[Stored entries]

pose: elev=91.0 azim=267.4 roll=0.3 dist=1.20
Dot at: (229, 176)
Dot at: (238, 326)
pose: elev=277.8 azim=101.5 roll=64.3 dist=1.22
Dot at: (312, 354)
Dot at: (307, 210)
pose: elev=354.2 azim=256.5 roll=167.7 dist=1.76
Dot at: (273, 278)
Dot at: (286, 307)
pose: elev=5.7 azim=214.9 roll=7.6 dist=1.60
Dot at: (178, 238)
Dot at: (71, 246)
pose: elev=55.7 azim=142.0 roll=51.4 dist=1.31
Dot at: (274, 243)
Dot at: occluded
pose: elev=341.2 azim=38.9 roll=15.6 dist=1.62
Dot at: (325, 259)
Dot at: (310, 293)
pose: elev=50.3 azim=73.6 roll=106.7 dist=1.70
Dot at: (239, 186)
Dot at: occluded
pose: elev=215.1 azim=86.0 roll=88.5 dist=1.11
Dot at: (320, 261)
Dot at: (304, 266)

§ Short exercise: Reproduce every line of the records above, unchanged.

§ Task result:
pose: elev=91.0 azim=267.4 roll=0.3 dist=1.20
Dot at: (229, 176)
Dot at: (238, 326)
pose: elev=277.8 azim=101.5 roll=64.3 dist=1.22
Dot at: (312, 354)
Dot at: (307, 210)
pose: elev=354.2 azim=256.5 roll=167.7 dist=1.76
Dot at: (273, 278)
Dot at: (286, 307)
pose: elev=5.7 azim=214.9 roll=7.6 dist=1.60
Dot at: (178, 238)
Dot at: (71, 246)
pose: elev=55.7 azim=142.0 roll=51.4 dist=1.31
Dot at: (274, 243)
Dot at: occluded
pose: elev=341.2 azim=38.9 roll=15.6 dist=1.62
Dot at: (325, 259)
Dot at: (310, 293)
pose: elev=50.3 azim=73.6 roll=106.7 dist=1.70
Dot at: (239, 186)
Dot at: occluded
pose: elev=215.1 azim=86.0 roll=88.5 dist=1.11
Dot at: (320, 261)
Dot at: (304, 266)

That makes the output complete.